Since the power generated by modern wind turbines is so unpredictable, conventional power plants have to serve as back-ups. Therefore, these run at far less than half power most of the time. That is terribly uneconomical – only at full power they have good thermal efficiency and minimal CO2 emissions per kWh delivered.

This is another contradiction to Courtney who argued that conventional thermal plants can’t really operate at all below their peak, especially not at “far less than half power.” Tennekes here also tries to pull an engineering sleight of hand. Rather than mention total emissions, he talks about emissions rates only at the thermal plant.

Why don’t politicians listen to engineers?

Well, Henk, I can think of a few reasons…

In Parts 2 & 3, I’ve complained about Richard S. Courtney’s awful descriptions of the current state of the bulk power system. By laying out a phony scenario, Courtney can then appear to show that wind energy doesn’t reduced CO2 emissions. Here in Part 4 I’ll show some data from one of my favorite power generators that, like what I showed in Parts 2 & 3, completely contradicts Courtney’s claims.

For most fossil-fuel burning electricity generation stations in the US, the EPA publishes load, fuel use, and emissions data. I’ve taken the time to download the data for 2007 & filter it down to the data for a unit known as Big Allis, AKA Ravenswood 3, or Ravenswood 30. Big Allis is a 1000MW steam plant that primarily burns natural gas that was built in the late 60s. Big Allis is a huge, old plant that has been operating for about 40 years: not exactly new technology.

Courtney claimed, “only small variation to the output of each power station is possible.”

This plot shows the time series of output from Big Allis for early 2007.

Does that look like “small variation” to you? I didn’t think so.

Based on the chart, I think we can definitely, albeit qualitatively, say that at least some steam plants are capable of very large variations in output.

Courtney also wrote:

But operating a power station at less than its optimum output severely reduces its efficiency so it has little reduction to its fuel consumption and emissions although it supplies less electricity.

The following 2 graphs attack two claims made here, first that efficiency is “severely reduce[d]” from
the optimum level.

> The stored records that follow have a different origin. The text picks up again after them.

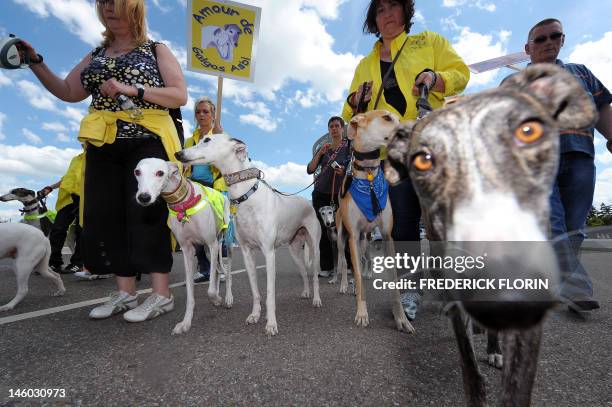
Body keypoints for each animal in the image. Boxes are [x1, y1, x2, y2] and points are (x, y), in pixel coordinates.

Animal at [134, 158, 232, 336]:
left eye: (160, 173)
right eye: (137, 172)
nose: (144, 197)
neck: (184, 203)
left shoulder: (212, 243)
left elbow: (210, 290)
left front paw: (216, 299)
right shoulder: (188, 250)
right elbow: (190, 294)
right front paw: (186, 322)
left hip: (222, 242)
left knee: (226, 271)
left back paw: (227, 298)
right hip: (207, 249)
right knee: (215, 271)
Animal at [175, 135, 322, 336]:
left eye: (207, 139)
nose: (178, 154)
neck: (247, 195)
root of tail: (307, 202)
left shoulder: (269, 252)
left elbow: (270, 293)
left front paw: (271, 323)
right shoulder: (246, 252)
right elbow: (255, 291)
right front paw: (255, 315)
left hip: (314, 247)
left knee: (314, 275)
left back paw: (316, 299)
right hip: (293, 250)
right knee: (303, 273)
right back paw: (306, 292)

Clearly you have to get pretty far away, and well beyond a “small variation” from the optimum level before efficiency is severely reduced. Moreover, the change in fuel use with respect to output is something much greater than a “little reduction.”

The above graph shows the efficiency of Big Allis versus its operating level. Here efficiency is measured in ‘heat rate’, which is the ratio of fuel burned (measured here in MMBTU) to the amount of electricity generated (here in MW). Heat rate can be thought of the amount of fuel that must be burned in order to generate 1MW of electricity.

The 2nd graph shows fuel burn rate per hour at various operating levels. Clearly even when the efficiency of Big Allis is seriously degraded at lower operating levels, it is using much less fuel, and therefore releasing much less carbon, than it is at its optimum operating level.

Only a true idiot could see this and claim that backing down Big Allis “has little reduction to its fuel consumption and emissions”